In the data, extract each line that holds the string "mobile".

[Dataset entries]
========================

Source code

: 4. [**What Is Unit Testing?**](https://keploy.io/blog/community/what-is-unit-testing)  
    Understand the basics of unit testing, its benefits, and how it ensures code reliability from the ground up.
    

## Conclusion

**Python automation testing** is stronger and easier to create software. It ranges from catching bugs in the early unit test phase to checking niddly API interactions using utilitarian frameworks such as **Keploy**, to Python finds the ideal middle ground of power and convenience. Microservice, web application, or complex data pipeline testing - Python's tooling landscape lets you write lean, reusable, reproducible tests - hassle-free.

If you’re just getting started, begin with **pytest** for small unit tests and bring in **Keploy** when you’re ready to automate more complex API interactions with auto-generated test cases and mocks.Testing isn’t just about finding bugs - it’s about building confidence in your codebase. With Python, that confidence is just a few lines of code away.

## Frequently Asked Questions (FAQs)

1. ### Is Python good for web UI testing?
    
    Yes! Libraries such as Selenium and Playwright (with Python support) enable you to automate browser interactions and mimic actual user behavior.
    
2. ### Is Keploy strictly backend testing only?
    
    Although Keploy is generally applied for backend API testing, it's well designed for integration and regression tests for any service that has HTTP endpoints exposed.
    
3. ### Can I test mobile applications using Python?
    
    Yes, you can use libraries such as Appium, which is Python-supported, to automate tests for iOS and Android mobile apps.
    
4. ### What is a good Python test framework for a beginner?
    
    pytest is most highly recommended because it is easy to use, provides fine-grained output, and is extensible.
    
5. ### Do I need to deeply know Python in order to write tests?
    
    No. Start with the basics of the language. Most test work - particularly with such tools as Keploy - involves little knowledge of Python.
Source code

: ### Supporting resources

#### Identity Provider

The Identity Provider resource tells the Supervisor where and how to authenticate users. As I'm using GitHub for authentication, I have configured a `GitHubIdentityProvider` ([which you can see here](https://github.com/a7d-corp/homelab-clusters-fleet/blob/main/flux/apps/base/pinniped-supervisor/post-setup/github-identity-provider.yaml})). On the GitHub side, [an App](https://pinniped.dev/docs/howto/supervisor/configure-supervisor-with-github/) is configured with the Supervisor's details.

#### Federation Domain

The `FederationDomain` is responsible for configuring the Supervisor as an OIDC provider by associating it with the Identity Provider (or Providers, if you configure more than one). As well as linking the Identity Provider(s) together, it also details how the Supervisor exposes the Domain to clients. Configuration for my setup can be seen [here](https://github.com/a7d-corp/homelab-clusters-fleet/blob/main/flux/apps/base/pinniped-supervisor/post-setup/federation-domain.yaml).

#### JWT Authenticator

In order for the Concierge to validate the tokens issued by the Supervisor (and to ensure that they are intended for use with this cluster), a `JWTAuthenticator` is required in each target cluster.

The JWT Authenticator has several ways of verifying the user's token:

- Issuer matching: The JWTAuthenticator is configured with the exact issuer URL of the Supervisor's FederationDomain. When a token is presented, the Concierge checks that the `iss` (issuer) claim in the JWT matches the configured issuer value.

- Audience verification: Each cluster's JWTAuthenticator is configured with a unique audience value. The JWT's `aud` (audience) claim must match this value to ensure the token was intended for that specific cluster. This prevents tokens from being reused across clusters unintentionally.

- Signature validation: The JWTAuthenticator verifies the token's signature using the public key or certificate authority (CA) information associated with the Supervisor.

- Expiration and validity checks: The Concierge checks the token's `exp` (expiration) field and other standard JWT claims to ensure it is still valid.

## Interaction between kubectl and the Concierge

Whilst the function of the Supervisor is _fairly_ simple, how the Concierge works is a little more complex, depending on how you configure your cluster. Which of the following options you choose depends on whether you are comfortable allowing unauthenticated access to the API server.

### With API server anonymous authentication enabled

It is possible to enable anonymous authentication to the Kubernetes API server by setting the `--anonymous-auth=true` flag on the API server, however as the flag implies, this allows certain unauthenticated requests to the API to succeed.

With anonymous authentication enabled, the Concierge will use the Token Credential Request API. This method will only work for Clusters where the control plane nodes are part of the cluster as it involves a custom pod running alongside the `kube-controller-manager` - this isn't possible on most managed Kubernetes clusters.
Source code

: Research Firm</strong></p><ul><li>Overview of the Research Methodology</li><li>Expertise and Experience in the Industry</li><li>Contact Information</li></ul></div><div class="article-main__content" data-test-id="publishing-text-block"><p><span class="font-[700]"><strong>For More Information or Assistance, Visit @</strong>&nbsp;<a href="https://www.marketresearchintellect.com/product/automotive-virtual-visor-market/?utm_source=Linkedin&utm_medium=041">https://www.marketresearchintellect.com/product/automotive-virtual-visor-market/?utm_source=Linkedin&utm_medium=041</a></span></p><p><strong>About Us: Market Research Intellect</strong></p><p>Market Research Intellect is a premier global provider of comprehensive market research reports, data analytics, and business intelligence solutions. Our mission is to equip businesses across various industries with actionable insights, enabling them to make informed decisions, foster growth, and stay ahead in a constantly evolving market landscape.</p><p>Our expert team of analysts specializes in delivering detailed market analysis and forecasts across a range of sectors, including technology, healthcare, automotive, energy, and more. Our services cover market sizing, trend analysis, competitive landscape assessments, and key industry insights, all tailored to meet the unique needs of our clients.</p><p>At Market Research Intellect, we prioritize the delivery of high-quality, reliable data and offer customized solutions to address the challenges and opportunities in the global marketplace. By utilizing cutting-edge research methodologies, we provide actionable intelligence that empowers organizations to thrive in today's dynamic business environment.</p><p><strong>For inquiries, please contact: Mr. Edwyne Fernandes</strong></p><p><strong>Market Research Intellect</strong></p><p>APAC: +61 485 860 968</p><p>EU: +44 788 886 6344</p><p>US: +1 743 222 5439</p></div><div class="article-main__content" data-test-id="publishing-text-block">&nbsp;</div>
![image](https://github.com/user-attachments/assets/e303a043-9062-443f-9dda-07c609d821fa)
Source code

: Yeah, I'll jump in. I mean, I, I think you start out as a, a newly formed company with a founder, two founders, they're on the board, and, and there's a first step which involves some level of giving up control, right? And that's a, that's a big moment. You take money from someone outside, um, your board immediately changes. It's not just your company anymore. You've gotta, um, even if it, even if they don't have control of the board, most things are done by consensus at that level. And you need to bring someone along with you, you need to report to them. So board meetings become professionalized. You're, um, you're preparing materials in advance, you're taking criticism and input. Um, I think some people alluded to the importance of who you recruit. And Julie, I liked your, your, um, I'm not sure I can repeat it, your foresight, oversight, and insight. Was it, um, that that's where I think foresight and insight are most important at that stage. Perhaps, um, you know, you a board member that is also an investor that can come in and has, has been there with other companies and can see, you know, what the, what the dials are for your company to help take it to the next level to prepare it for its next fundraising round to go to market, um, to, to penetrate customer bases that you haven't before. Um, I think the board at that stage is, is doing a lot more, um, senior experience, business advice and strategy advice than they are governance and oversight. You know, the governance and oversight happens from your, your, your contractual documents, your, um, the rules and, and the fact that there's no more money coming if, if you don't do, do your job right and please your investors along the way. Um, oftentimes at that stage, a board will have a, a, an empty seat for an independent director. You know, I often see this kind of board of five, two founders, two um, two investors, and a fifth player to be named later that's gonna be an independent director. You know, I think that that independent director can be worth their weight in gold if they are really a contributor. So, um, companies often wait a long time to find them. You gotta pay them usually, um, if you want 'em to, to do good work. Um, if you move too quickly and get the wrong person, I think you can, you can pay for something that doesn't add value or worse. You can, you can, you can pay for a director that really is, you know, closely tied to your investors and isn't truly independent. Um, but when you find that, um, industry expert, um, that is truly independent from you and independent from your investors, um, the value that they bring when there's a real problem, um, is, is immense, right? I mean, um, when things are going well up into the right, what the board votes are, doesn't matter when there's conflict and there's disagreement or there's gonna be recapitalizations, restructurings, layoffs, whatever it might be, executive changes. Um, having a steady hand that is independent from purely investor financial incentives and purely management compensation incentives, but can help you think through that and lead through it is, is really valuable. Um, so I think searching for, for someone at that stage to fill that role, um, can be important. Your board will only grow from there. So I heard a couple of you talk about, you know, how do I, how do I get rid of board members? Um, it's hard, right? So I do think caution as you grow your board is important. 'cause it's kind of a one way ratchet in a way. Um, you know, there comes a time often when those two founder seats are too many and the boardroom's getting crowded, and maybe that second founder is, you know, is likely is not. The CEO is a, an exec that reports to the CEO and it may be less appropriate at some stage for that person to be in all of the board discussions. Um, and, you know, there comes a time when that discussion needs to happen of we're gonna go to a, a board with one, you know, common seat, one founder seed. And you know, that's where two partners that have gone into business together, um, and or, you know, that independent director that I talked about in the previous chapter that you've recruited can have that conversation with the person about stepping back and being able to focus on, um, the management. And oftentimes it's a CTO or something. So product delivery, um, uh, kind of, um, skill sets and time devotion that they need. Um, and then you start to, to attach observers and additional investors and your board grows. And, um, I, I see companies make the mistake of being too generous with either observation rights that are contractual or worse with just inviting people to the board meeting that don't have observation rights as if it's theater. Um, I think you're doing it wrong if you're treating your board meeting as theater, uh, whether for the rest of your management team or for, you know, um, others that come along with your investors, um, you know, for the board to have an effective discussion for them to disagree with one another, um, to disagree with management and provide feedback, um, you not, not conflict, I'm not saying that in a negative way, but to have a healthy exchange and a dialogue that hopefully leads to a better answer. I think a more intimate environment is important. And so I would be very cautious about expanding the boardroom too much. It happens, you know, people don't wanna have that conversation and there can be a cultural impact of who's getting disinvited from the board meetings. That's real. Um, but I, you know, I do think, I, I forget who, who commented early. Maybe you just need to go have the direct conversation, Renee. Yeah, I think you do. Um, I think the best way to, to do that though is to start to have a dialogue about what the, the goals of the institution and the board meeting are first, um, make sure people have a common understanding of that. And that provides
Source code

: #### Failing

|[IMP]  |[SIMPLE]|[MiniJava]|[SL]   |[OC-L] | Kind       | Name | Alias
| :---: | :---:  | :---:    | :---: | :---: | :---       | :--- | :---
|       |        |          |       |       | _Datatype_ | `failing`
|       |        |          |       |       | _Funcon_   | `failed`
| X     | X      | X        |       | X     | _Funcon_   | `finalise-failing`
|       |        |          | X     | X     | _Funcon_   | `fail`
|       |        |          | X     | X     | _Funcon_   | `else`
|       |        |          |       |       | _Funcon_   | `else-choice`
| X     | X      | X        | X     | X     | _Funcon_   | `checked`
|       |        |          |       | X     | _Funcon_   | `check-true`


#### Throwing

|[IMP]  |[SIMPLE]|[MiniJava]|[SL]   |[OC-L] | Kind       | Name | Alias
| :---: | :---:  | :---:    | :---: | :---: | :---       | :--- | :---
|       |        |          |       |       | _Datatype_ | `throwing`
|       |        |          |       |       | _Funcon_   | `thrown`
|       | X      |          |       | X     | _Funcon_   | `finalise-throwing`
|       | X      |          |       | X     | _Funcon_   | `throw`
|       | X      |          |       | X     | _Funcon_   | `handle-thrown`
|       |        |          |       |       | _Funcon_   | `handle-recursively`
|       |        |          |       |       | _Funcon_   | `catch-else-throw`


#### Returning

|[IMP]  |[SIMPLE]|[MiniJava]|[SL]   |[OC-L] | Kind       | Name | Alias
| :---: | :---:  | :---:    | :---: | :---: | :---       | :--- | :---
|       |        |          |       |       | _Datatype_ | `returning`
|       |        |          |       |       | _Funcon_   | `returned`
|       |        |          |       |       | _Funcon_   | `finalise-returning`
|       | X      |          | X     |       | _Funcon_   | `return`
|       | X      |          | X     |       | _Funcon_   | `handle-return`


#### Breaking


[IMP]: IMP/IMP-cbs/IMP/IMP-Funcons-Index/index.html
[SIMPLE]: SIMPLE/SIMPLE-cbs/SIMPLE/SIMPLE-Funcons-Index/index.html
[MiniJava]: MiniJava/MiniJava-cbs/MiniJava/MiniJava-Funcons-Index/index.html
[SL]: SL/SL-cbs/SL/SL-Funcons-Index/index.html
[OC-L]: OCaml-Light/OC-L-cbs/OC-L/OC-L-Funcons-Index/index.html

========================

§ Output of the task:
3. ### Can I test mobile applications using Python?
    Yes, you can use libraries such as Appium, which is Python-supported, to automate tests for iOS and Android mobile apps.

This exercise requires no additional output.